What the task asks: Your answer should show every line of the material below that includes "produceren".

···

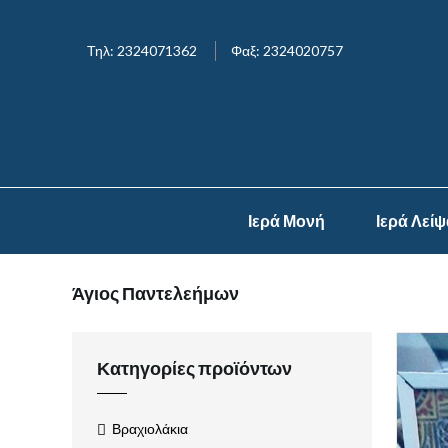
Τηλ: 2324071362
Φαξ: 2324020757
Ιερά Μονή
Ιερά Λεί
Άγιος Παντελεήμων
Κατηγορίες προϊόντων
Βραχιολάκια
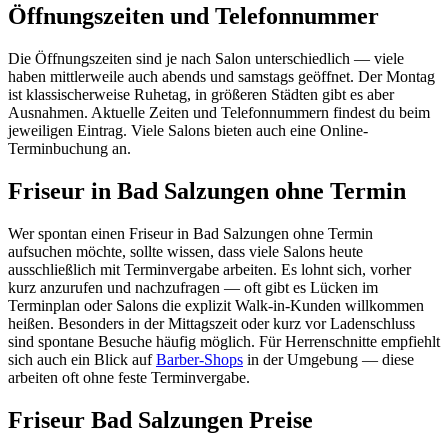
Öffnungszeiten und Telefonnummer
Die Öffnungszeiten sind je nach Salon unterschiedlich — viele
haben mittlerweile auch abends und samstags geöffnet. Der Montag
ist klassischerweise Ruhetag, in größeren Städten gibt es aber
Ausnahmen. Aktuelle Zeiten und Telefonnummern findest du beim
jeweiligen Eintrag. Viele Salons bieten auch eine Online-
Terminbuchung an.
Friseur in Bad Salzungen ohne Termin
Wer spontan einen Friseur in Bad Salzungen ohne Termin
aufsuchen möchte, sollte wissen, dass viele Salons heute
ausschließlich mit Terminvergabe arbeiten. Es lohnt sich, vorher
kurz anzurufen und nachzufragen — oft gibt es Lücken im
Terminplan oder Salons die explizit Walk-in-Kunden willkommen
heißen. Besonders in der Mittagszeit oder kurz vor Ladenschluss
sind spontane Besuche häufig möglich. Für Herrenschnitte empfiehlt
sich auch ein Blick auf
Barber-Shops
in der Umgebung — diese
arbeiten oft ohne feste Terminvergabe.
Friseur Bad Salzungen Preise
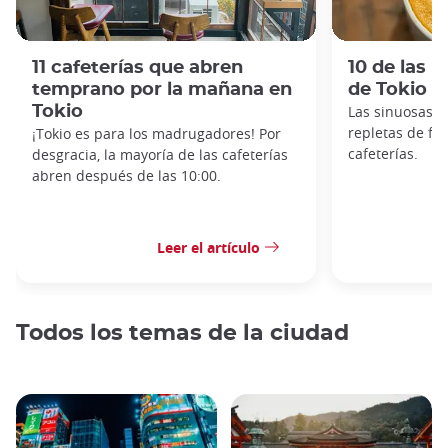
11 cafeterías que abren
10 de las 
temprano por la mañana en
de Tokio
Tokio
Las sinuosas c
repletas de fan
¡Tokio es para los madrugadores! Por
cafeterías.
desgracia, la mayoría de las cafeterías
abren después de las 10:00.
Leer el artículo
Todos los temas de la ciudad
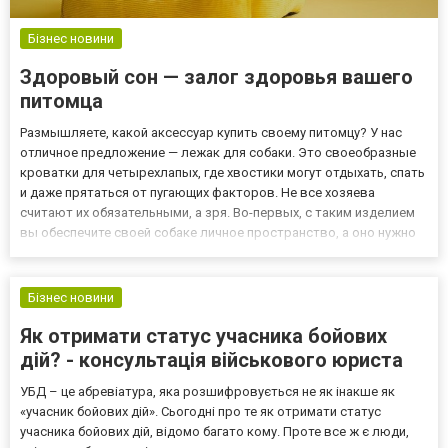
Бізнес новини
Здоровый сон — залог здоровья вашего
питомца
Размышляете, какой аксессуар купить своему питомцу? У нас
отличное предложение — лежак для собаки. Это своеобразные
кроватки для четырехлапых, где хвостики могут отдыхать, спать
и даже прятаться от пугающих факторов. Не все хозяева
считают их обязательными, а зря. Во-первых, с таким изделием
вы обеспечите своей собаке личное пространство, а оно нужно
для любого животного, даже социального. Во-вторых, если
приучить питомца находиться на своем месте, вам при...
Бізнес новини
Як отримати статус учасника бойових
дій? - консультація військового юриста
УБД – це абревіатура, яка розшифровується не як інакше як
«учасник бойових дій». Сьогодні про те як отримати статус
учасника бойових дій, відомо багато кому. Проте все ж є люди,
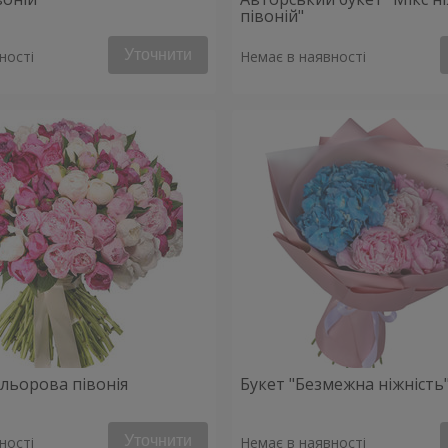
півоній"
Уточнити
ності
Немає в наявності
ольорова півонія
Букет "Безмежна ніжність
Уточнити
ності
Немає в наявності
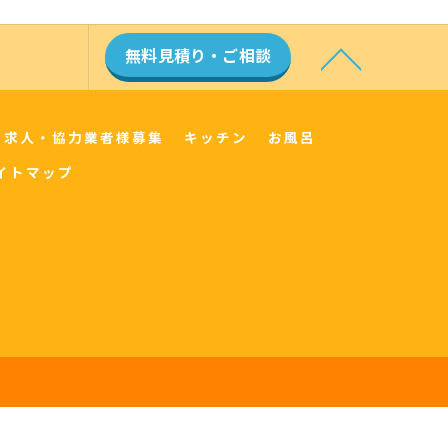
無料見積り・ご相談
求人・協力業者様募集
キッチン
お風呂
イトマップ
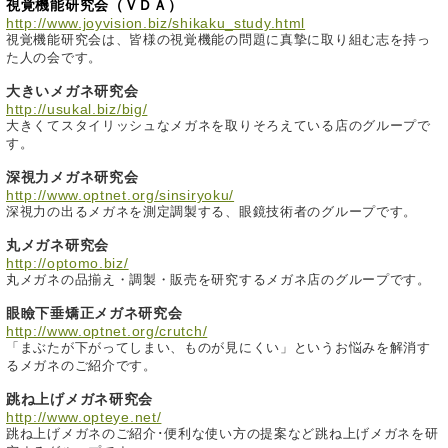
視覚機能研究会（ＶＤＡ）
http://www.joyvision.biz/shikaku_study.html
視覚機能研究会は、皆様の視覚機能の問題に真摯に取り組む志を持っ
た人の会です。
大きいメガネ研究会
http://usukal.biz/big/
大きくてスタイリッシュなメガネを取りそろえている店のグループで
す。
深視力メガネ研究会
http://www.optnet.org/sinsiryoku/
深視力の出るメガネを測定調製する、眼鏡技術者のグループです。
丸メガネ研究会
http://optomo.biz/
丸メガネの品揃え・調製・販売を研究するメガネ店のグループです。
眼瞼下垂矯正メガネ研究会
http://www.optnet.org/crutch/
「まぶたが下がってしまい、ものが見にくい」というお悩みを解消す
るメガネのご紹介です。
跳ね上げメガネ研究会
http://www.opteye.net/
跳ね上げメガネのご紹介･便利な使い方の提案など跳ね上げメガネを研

···

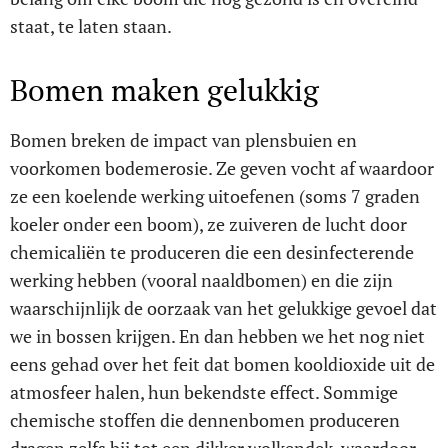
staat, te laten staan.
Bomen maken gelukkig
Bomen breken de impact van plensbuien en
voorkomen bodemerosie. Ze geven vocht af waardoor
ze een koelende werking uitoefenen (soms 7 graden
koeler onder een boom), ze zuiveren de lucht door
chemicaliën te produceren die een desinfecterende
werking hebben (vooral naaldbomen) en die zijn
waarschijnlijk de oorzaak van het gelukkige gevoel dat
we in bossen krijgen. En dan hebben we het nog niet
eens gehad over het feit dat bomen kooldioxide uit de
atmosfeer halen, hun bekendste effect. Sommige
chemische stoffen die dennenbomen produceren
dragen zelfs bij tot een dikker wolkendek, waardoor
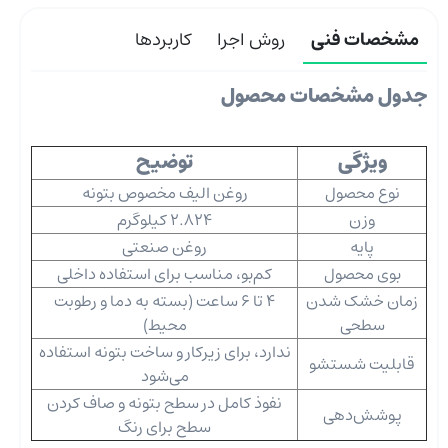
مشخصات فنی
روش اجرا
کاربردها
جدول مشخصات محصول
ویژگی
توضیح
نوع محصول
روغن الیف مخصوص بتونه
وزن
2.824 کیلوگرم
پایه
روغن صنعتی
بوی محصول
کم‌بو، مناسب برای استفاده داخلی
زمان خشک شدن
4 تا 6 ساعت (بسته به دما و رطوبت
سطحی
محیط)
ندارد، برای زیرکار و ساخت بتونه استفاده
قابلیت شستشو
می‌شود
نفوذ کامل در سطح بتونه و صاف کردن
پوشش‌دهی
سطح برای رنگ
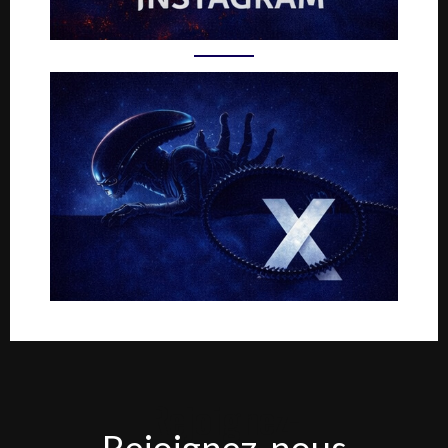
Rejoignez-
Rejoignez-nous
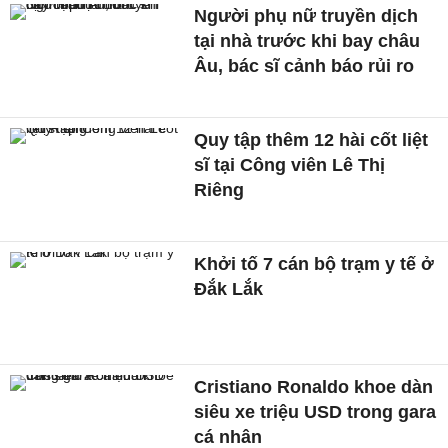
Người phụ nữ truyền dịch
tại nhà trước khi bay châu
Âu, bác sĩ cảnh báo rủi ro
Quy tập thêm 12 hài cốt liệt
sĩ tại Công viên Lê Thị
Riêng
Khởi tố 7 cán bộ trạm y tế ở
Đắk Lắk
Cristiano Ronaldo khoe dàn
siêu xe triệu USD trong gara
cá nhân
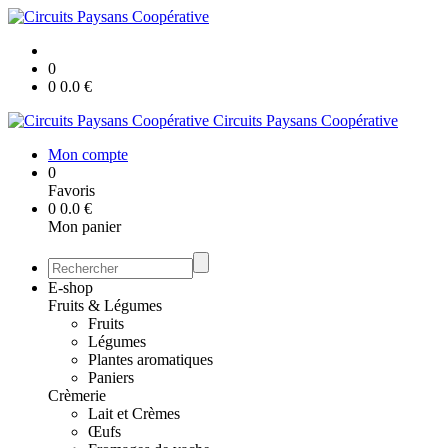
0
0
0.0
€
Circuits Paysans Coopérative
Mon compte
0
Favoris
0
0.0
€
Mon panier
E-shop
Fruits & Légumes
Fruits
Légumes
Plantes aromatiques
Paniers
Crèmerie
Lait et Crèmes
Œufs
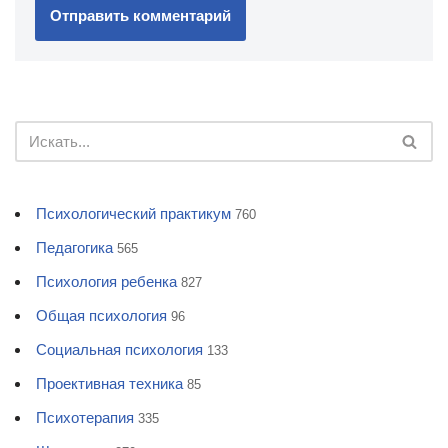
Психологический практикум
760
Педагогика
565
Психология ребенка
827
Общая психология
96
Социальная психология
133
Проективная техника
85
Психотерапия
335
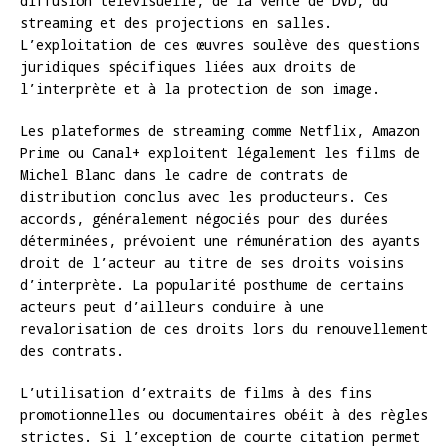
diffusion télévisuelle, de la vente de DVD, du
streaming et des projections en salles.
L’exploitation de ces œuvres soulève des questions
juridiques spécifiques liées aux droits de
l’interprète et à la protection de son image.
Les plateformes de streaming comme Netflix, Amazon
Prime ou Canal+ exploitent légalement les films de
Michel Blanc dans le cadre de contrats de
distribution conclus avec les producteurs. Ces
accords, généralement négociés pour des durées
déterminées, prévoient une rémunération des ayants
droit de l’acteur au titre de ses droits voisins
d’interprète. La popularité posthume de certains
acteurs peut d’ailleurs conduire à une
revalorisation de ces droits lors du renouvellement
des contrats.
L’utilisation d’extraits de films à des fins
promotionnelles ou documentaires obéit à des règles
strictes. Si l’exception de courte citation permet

···

Answer to the exercise:
chemicaliën te produceren die een desinfecterende
chemische stoffen die dennenbomen produceren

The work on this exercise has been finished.